Monitoring - we have received confirmation that the latency issue has been resolved, we are leaving this in monitoring status for 24 hours, we have requested a root cause analysis from HPE and are awaiting confirmation of all details related to this event, we will post another update within 24 hours for our plan of action
Jun 06, 2023 - 16:31 CDT
Update - all datastores on nimble storage 2 have returned to pre-issue latency numbers we are awaiting confirmation of root cause as well as confirmation that the issue will not reoccur
Jun 06, 2023 - 16:00 CDT
Update - We are currently detecting another spike and are still working with datacenter engineers and vendor (HPE) on a resolution.
Jun 06, 2023 - 15:41 CDT
Update - we are seeing latency has been stable since the last spike, DC Engineering and Vendor (HPE) are working on resolving the issue with Nimble San 2, majority of VMs should be fine, we are noticing if a VM froze up due to a storage latency spike that CPU utilization goes up while it is trying to catch up on the missed I/O
Jun 06, 2023 - 15:27 CDT
Update - datacenter engineering has escalated the issue to the vendor "HPE" engineering team and both are actively working on resolving the issue.
Jun 06, 2023 - 15:03 CDT
Update - We are seeing latency spikes continue to drop and back to normal utilization as of right now.

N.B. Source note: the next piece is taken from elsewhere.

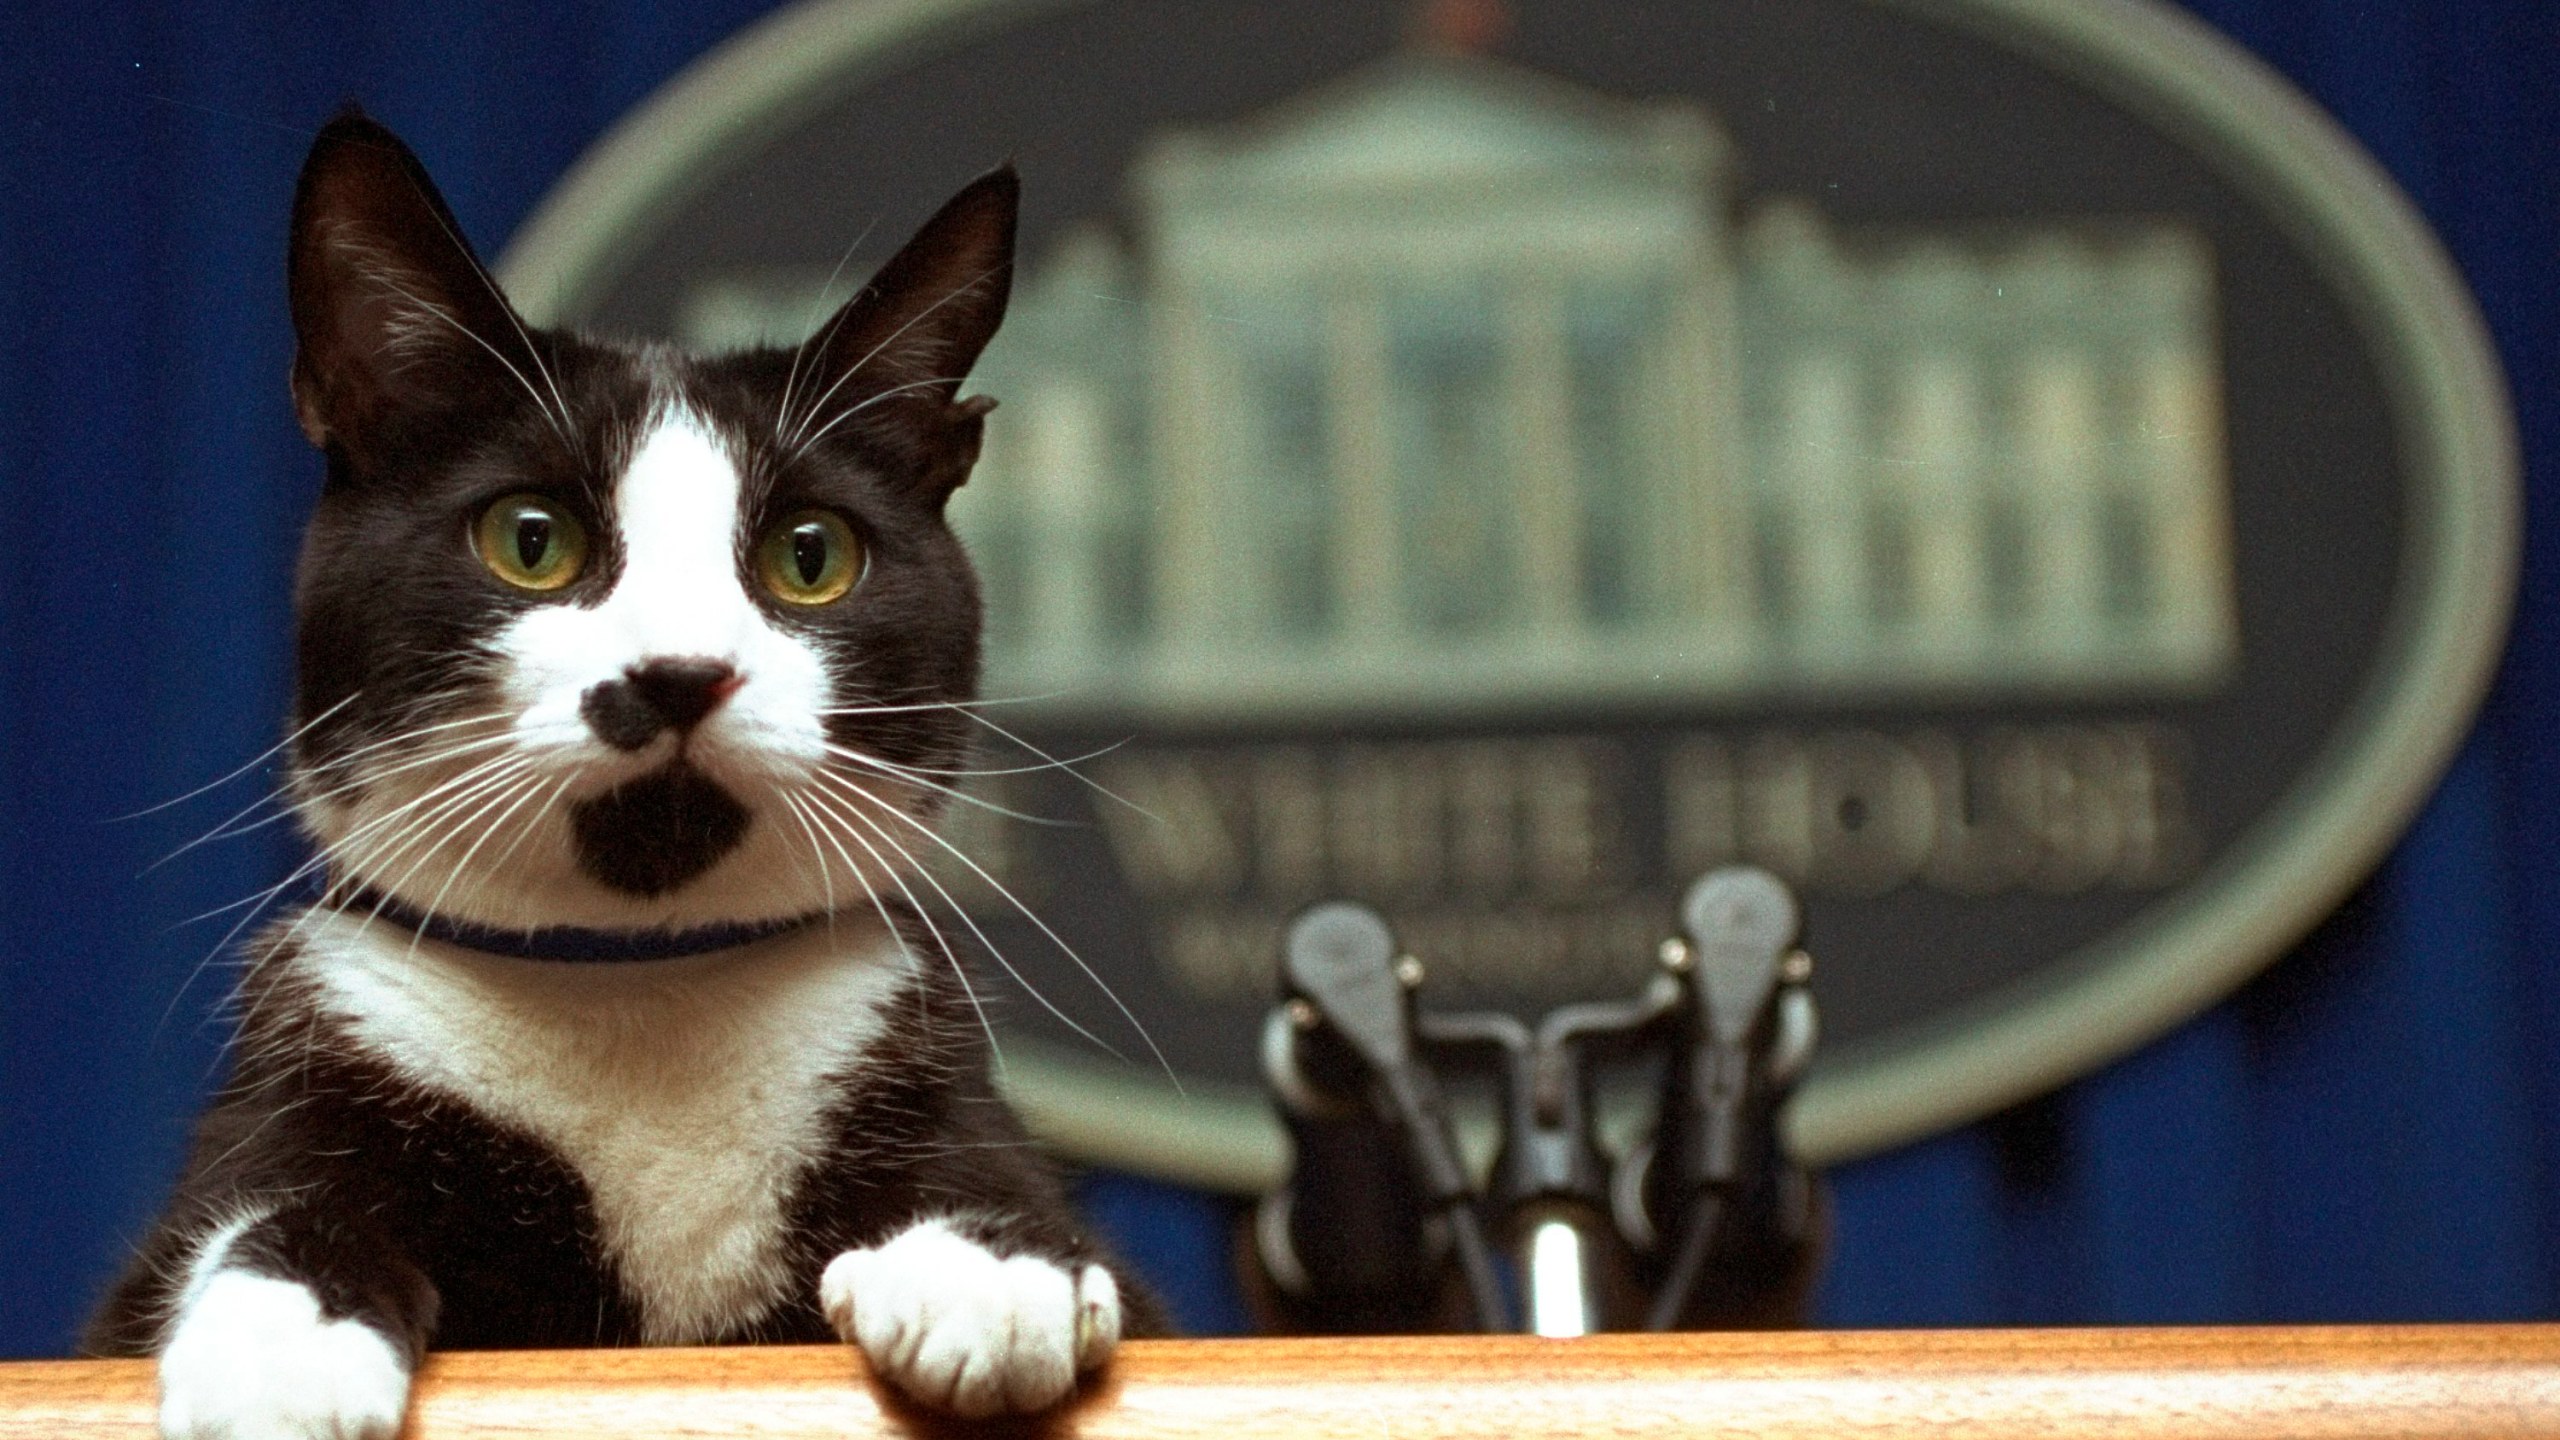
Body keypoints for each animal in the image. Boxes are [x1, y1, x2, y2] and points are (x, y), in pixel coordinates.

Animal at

It seems the latency spikes have been coming in frequencies of 1 hour. We are continuing to work with the datacenter engineers to resolve this issue and our indicators are pointing to a read cache issue leading to read latency on NIMBLE-SAN 2 which is the cause for the issues.
Jun 06, 2023 - 14:57 CDT
Update - 1/5 datastores on the second nimble array are still continuing to show higher than normal spikes, we are working with storage engineers at our data center to determine root cause and resolve the issue
Jun 06, 2023 - 14:30 CDT
Update - latency is once again subsiding in the last 15 min it has stabilized to normal levels again, and VMs might take a couple of moments to catch up. We are running migration to a different nimble array but doing it carefully so as to not add to the latency problem
Jun 06, 2023 - 12:53 CDT
Identified - We are seeing increased storage latency at a portion of our PHX datacenter. The latency has subsided and we are migrating VM's which is taking longer than usual due to the latency. VM's may experience higher than normal queue depths which will present as slow or degraded performance in most cases. We will update you as we get more information
Jun 06, 2023 - 12:28 CDT